El Hotel Guaraní es parte indisoluble de la sociedad paraguaya de la segunda mitad del siglo XX. El hecho tiene causas claras si hurgamos en los acontecimientos apoyados en la afirmación de su arquitectura.
En 1957, el Instituto de Previsión Social convocó a un Concurso Internacional de Arquitectura sugiriendo el diseño de un símbolo urbano del que aparentemente Asunción carecía. Teniendo obras singulares, necesitaba una identificación contemporánea, para una era que por razones políticas el país debía empezar a vislumbrar. El emplazamiento privilegiado reforzaba la tesis de que esta obra sería vital aporte a un sentido de permanencia tal que no debía pasar desapercibida.
La convocatoria reunió a 28 proyectos, contándose uno solo de nuestro país, con dominio de proyectos americanos, incluyendo Estados Unidos, y los países más próximos en mayoría. El jurado de ocho miembros, presidido nominalmente por Tomás Romero Pereira, tuvo efectivamente en Affonso Eduardo Reidy, proyectista del Colegio Experimental Paraguay-Brasil, su liderazgo natural. A todos les fue muy clara la propuesta de los brasileños Rubio Morales, Ricardo Sievers y Rubens Vianna, quienes al final resultaron vencedores.

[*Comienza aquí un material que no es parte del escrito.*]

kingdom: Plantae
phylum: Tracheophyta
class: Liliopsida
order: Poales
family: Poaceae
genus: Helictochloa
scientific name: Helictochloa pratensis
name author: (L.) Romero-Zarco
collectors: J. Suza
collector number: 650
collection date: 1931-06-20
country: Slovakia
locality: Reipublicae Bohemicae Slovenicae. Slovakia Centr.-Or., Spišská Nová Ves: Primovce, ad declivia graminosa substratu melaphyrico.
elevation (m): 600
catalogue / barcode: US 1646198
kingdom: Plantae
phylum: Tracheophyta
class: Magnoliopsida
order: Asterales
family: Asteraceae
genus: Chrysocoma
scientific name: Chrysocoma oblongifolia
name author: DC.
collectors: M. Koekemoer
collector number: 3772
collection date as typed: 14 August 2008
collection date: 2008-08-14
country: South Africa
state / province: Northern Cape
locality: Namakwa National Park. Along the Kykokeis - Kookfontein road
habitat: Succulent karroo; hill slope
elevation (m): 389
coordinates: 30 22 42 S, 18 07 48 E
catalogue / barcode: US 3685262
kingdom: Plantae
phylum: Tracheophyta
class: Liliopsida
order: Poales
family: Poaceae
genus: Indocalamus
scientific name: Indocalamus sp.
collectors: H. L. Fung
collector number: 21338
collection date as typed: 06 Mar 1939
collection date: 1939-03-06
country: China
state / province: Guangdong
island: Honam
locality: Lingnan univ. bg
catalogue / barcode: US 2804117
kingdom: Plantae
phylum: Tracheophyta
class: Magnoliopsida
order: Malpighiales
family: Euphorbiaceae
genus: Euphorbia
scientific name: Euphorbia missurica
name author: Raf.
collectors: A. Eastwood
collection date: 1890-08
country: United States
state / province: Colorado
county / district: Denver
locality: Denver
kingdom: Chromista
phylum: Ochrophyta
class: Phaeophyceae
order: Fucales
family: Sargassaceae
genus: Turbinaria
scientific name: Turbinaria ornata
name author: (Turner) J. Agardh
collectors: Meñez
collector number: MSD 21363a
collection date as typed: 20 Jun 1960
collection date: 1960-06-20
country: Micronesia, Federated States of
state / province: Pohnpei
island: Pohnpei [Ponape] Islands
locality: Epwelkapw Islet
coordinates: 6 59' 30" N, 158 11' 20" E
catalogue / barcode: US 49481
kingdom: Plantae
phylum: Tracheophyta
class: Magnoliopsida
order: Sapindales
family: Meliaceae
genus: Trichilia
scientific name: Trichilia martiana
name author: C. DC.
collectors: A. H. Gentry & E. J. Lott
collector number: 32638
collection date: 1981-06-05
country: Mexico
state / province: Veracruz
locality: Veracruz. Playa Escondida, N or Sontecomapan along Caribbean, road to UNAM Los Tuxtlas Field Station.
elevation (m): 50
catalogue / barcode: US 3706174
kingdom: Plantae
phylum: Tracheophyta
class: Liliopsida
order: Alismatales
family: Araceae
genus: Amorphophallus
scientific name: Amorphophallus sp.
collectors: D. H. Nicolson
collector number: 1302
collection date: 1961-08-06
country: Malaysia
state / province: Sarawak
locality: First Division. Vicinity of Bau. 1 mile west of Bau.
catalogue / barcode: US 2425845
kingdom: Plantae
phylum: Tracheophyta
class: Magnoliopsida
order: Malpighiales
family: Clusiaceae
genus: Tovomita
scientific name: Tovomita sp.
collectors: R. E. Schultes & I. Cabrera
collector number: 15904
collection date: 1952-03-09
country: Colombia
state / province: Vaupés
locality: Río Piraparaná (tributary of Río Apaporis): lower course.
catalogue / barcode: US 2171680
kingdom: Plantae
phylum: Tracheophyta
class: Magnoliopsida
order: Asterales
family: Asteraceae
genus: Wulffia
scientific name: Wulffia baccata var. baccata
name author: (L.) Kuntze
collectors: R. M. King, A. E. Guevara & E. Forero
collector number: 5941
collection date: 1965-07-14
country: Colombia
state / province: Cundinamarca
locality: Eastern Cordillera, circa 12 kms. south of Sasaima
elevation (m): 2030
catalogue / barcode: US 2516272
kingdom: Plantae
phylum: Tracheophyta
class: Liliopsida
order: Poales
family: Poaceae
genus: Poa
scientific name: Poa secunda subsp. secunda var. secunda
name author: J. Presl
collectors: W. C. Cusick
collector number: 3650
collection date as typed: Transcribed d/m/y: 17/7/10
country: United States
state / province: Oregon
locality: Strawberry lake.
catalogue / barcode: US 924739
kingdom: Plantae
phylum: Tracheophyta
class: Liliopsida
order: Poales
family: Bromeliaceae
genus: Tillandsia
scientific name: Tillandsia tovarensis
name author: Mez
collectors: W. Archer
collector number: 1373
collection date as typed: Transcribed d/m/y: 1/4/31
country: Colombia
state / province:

La arquitectura es de una concepción transparente. Es la expresión racionalista que alcanzó poder para eclipsar cualquier proyecto fuera de esos cánones. Reidy y los demás lo entendieron muy bien. Acercaron la vanguardia a la posibilidad de instalar el nuevo ícono, participando en la creación de la ciudad, a partir de un diseño muy estilizado.
La idea del proyecto
Propusieron una plataforma como base, correspondiendo a las dos plantas bajas los servicios generales del hotel. Enlazaron el edificio con la ciudad mediante espacios intermedios, a la manera de las antiguas recovas, aunque luego funcionaron con limitaciones y reticencias. Estas plantas inferiores estructuraron un hall central como articulador de los espacios sociales. Sus balcones internos, a los que se accede mediante una escalera perfectamente proporcionada, crearon un vacío prolongado y continuo desde los salones a los jardines, a las plazas, a la terraza, de la piscina nuevamente a las plazas, y revaloraron todo el entorno hasta crear una condición única, espacialmente indisoluble.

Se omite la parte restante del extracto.